Because your pain is in both feet and not radiating down your legs, not sure if would be from stenosis as that generally follows a nerve line down a leg. I would get MRI and if you have any hardware in your back a CT.
What helps my husband is icing, we do it every day, his back, entire leg and wrap his one foot. Make sure you have a barrier between ice and skin. We purchased multi size ice wraps that we keep in the freezer including foot sox that we place an additional small ice wrap and strap to his foot with velcro. Yes this certainly makes traveling difficult!
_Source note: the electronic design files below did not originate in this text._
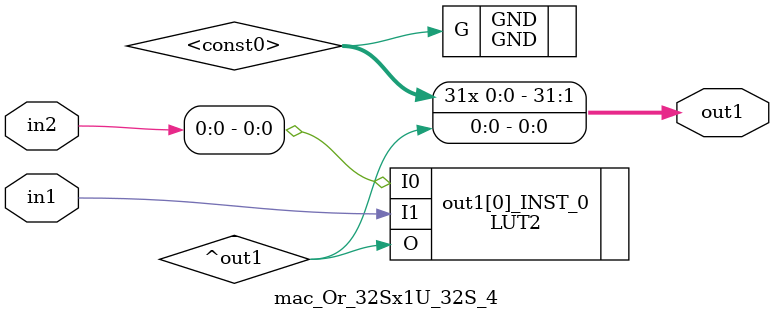
<source format=v>
`timescale 1 ps / 1 ps

(* STRUCTURAL_NETLIST = "yes" *)
module mac_Or_32Sx1U_32S_4
   (in2,
    in1,
    out1);
  input [31:0]in2;
  input in1;
  output [31:0]out1;

  wire \<const0> ;
  wire in1;
  wire [31:0]in2;
  wire [0:0]\^out1 ;

  assign out1[31] = \<const0> ;
  assign out1[30] = \<const0> ;
  assign out1[29] = \<const0> ;
  assign out1[28] = \<const0> ;
  assign out1[27] = \<const0> ;
  assign out1[26] = \<const0> ;
  assign out1[25] = \<const0> ;
  assign out1[24] = \<const0> ;
  assign out1[23] = \<const0> ;
  assign out1[22] = \<const0> ;
  assign out1[21] = \<const0> ;
  assign out1[20] = \<const0> ;
  assign out1[19] = \<const0> ;
  assign out1[18] = \<const0> ;
  assign out1[17] = \<const0> ;
  assign out1[16] = \<const0> ;
  assign out1[15] = \<const0> ;
  assign out1[14] = \<const0> ;
  assign out1[13] = \<const0> ;
  assign out1[12] = \<const0> ;
  assign out1[11] = \<const0> ;
  assign out1[10] = \<const0> ;
  assign out1[9] = \<const0> ;
  assign out1[8] = \<const0> ;
  assign out1[7] = \<const0> ;
  assign out1[6] = \<const0> ;
  assign out1[5] = \<const0> ;
  assign out1[4] = \<const0> ;
  assign out1[3] = \<const0> ;
  assign out1[2] = \<const0> ;
  assign out1[1] = \<const0> ;
  assign out1[0] = \^out1 [0];
  GND GND
       (.G(\<const0> ));
  LUT2 #(
    .INIT(4'hE)) 
    \out1[0]_INST_0 
       (.I0(in2[0]),
        .I1(in1),
        .O(\^out1 ));
endmodule


</source>
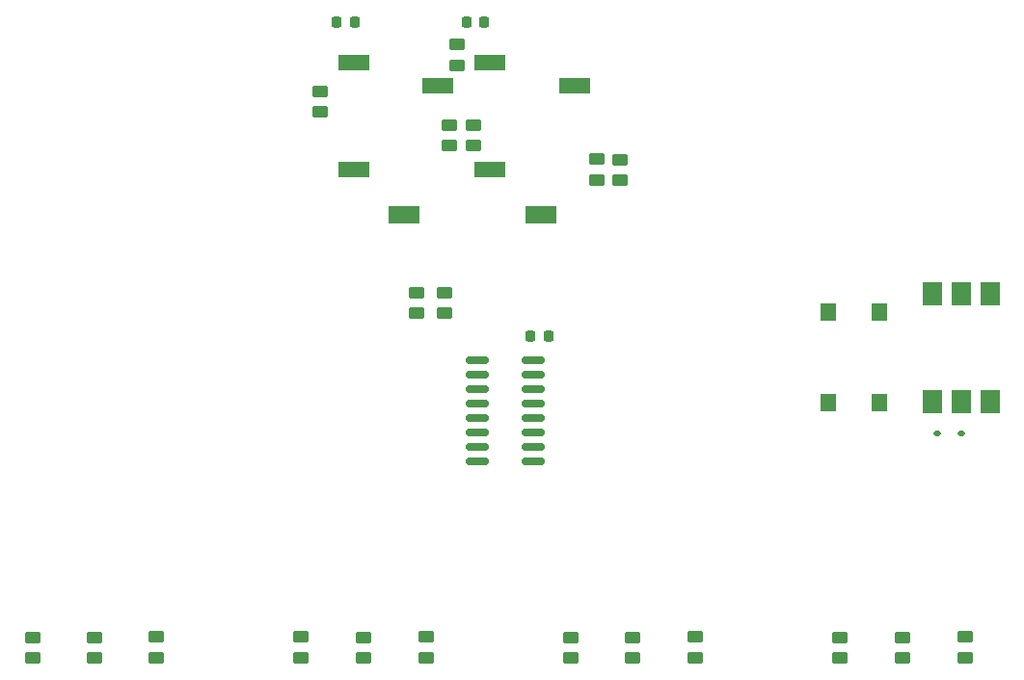
<source format=gtp>
%TF.GenerationSoftware,KiCad,Pcbnew,8.0.4*%
%TF.CreationDate,2024-08-26T20:05:07-05:00*%
%TF.ProjectId,controller,636f6e74-726f-46c6-9c65-722e6b696361,2*%
%TF.SameCoordinates,Original*%
%TF.FileFunction,Paste,Top*%
%TF.FilePolarity,Positive*%
%FSLAX46Y46*%
G04 Gerber Fmt 4.6, Leading zero omitted, Abs format (unit mm)*
G04 Created by KiCad (PCBNEW 8.0.4) date 2024-08-26 20:05:07*
%MOMM*%
%LPD*%
G01*
G04 APERTURE LIST*
G04 Aperture macros list*
%AMRoundRect*
0 Rectangle with rounded corners*
0 $1 Rounding radius*
0 $2 $3 $4 $5 $6 $7 $8 $9 X,Y pos of 4 corners*
0 Add a 4 corners polygon primitive as box body*
4,1,4,$2,$3,$4,$5,$6,$7,$8,$9,$2,$3,0*
0 Add four circle primitives for the rounded corners*
1,1,$1+$1,$2,$3*
1,1,$1+$1,$4,$5*
1,1,$1+$1,$6,$7*
1,1,$1+$1,$8,$9*
0 Add four rect primitives between the rounded corners*
20,1,$1+$1,$2,$3,$4,$5,0*
20,1,$1+$1,$4,$5,$6,$7,0*
20,1,$1+$1,$6,$7,$8,$9,0*
20,1,$1+$1,$8,$9,$2,$3,0*%
G04 Aperture macros list end*
%ADD10RoundRect,0.250000X-0.450000X0.262500X-0.450000X-0.262500X0.450000X-0.262500X0.450000X0.262500X0*%
%ADD11RoundRect,0.250000X0.450000X-0.262500X0.450000X0.262500X-0.450000X0.262500X-0.450000X-0.262500X0*%
%ADD12RoundRect,0.218750X-0.218750X-0.256250X0.218750X-0.256250X0.218750X0.256250X-0.218750X0.256250X0*%
%ADD13R,2.800000X1.400000*%
%ADD14R,2.800000X1.600000*%
%ADD15R,1.400000X1.600000*%
%ADD16R,1.780000X2.000000*%
%ADD17RoundRect,0.225000X0.225000X0.250000X-0.225000X0.250000X-0.225000X-0.250000X0.225000X-0.250000X0*%
%ADD18RoundRect,0.150000X-0.825000X-0.150000X0.825000X-0.150000X0.825000X0.150000X-0.825000X0.150000X0*%
%ADD19RoundRect,0.112500X-0.187500X-0.112500X0.187500X-0.112500X0.187500X0.112500X-0.187500X0.112500X0*%
G04 APERTURE END LIST*
D10*
%TO.C,R11*%
X98427577Y-88800000D03*
X98427577Y-90625000D03*
%TD*%
D11*
%TO.C,R6*%
X84400000Y-45612500D03*
X84400000Y-43787500D03*
%TD*%
D12*
%TO.C,DT1*%
X83812500Y-34700000D03*
X85387500Y-34700000D03*
%TD*%
D13*
%TO.C,J1-I1*%
X73900000Y-38300000D03*
X73900000Y-47700000D03*
X81300000Y-40300000D03*
D14*
X78350000Y-51700000D03*
%TD*%
D15*
%TO.C,SW1*%
X115600000Y-68200000D03*
X115600000Y-60200000D03*
X120100000Y-68200000D03*
X120100000Y-60200000D03*
%TD*%
D10*
%TO.C,R15*%
X93000000Y-88800000D03*
X93000000Y-90625000D03*
%TD*%
%TO.C,R9*%
X51116663Y-88800000D03*
X51116663Y-90625000D03*
%TD*%
%TO.C,R5*%
X71000000Y-40787500D03*
X71000000Y-42612500D03*
%TD*%
D16*
%TO.C,U1*%
X124700000Y-68100000D03*
X127240000Y-68100000D03*
X129780000Y-68100000D03*
X129780000Y-58570000D03*
X127240000Y-58570000D03*
X124700000Y-58570000D03*
%TD*%
D10*
%TO.C,R8*%
X79400000Y-58487500D03*
X79400000Y-60312500D03*
%TD*%
%TO.C,R18*%
X80300000Y-88787500D03*
X80300000Y-90612500D03*
%TD*%
%TO.C,R2*%
X83000000Y-36687500D03*
X83000000Y-38512500D03*
%TD*%
%TO.C,R20*%
X127600000Y-88787500D03*
X127600000Y-90612500D03*
%TD*%
%TO.C,R7*%
X81900000Y-58487500D03*
X81900000Y-60312500D03*
%TD*%
D11*
%TO.C,R3*%
X97300000Y-48625000D03*
X97300000Y-46800000D03*
%TD*%
D10*
%TO.C,R13*%
X45700000Y-88800000D03*
X45700000Y-90625000D03*
%TD*%
%TO.C,R17*%
X56600000Y-88787500D03*
X56600000Y-90612500D03*
%TD*%
%TO.C,R19*%
X103900000Y-88787500D03*
X103900000Y-90612500D03*
%TD*%
%TO.C,R10*%
X74772120Y-88800000D03*
X74772120Y-90625000D03*
%TD*%
%TO.C,R16*%
X116600000Y-88800000D03*
X116600000Y-90625000D03*
%TD*%
%TO.C,R12*%
X122083034Y-88800000D03*
X122083034Y-90625000D03*
%TD*%
D17*
%TO.C,C1*%
X91000000Y-62300000D03*
X89450000Y-62300000D03*
%TD*%
D13*
%TO.C,J11-O1*%
X85900000Y-38300000D03*
X85900000Y-47700000D03*
X93300000Y-40300000D03*
D14*
X90350000Y-51700000D03*
%TD*%
D18*
%TO.C,U2*%
X84770000Y-64430000D03*
X84770000Y-65700000D03*
X84770000Y-66970000D03*
X84770000Y-68240000D03*
X84770000Y-69510000D03*
X84770000Y-70780000D03*
X84770000Y-72050000D03*
X84770000Y-73320000D03*
X89720000Y-73320000D03*
X89720000Y-72050000D03*
X89720000Y-70780000D03*
X89720000Y-69510000D03*
X89720000Y-68240000D03*
X89720000Y-66970000D03*
X89720000Y-65700000D03*
X89720000Y-64430000D03*
%TD*%
D10*
%TO.C,R14*%
X69300000Y-88787500D03*
X69300000Y-90612500D03*
%TD*%
%TO.C,R4*%
X82300000Y-43787500D03*
X82300000Y-45612500D03*
%TD*%
D12*
%TO.C,DR1*%
X72412500Y-34700000D03*
X73987500Y-34700000D03*
%TD*%
D11*
%TO.C,R1*%
X95300000Y-48612500D03*
X95300000Y-46787500D03*
%TD*%
D19*
%TO.C,D1*%
X125150000Y-70900000D03*
X127250000Y-70900000D03*
%TD*%
M02*

</source>
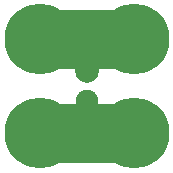
<source format=gbl>
%TF.GenerationSoftware,KiCad,Pcbnew,4.0.5-e0-6337~49~ubuntu16.04.1*%
%TF.CreationDate,2017-01-13T08:23:04-08:00*%
%TF.ProjectId,2x2-Generic-2.54mm-Pitch,3278322D47656E657269632D322E3534,1.0*%
%TF.FileFunction,Copper,L2,Bot,Signal*%
%FSLAX46Y46*%
G04 Gerber Fmt 4.6, Leading zero omitted, Abs format (unit mm)*
G04 Created by KiCad (PCBNEW 4.0.5-e0-6337~49~ubuntu16.04.1) date Fri Jan 13 08:23:04 2017*
%MOMM*%
%LPD*%
G01*
G04 APERTURE LIST*
%ADD10C,0.350000*%
%ADD11C,5.000000*%
%ADD12C,2.000000*%
%ADD13C,1.900000*%
%ADD14C,6.000000*%
%ADD15C,0.350000*%
G04 APERTURE END LIST*
D10*
D11*
X154558000Y-94235000D02*
X146558000Y-94235000D01*
X154558000Y-102235000D02*
X146558000Y-102235000D01*
D12*
X150558000Y-96965000D03*
D13*
X150558000Y-99505000D03*
D14*
X146558000Y-102235000D03*
X146558000Y-94235000D03*
X154558000Y-94235000D03*
X154558000Y-102235000D03*
D15*
X150558000Y-96965000D03*
X150558000Y-99505000D03*
X146558000Y-102235000D03*
X146558000Y-94235000D03*
X154558000Y-94235000D03*
X154558000Y-102235000D03*
M02*

</source>
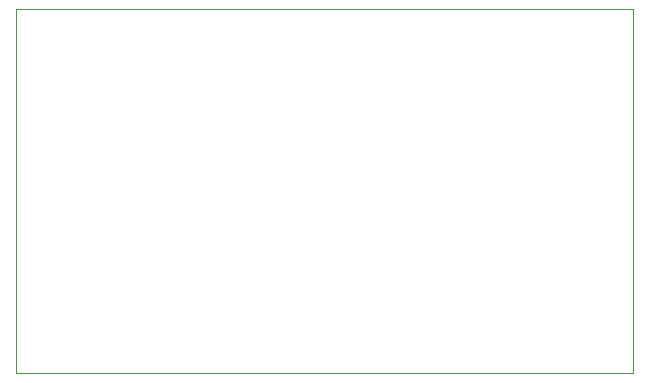
<source format=gm1>
%TF.GenerationSoftware,KiCad,Pcbnew,(7.0.0)*%
%TF.CreationDate,2024-02-23T23:29:38+02:00*%
%TF.ProjectId,mains-detector,6d61696e-732d-4646-9574-6563746f722e,rev?*%
%TF.SameCoordinates,Original*%
%TF.FileFunction,Profile,NP*%
%FSLAX46Y46*%
G04 Gerber Fmt 4.6, Leading zero omitted, Abs format (unit mm)*
G04 Created by KiCad (PCBNEW (7.0.0)) date 2024-02-23 23:29:38*
%MOMM*%
%LPD*%
G01*
G04 APERTURE LIST*
%TA.AperFunction,Profile*%
%ADD10C,0.100000*%
%TD*%
G04 APERTURE END LIST*
D10*
X0Y0D02*
X52200000Y0D01*
X52200000Y0D02*
X52200000Y-30800000D01*
X52200000Y-30800000D02*
X0Y-30800000D01*
X0Y-30800000D02*
X0Y0D01*
M02*

</source>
Gabapentin does not help much for him either, have tried multiple supplements they may take edge off it. Did change the shoes he wears and sometimes that does help. Many people take umPEA for nerve pain. He is overweight, many times he has been told lose weight, pain makes exercise more difficult. Looking into chair aerobics. PD his difficult to manage, adding chronic pain from another issue makes it double trouble.
I will post any useful info I find. I have researched the spinal cord stimulators, they will do a trial first, newer devices help both back and leg pain. Sorry to hear that it did not work for you.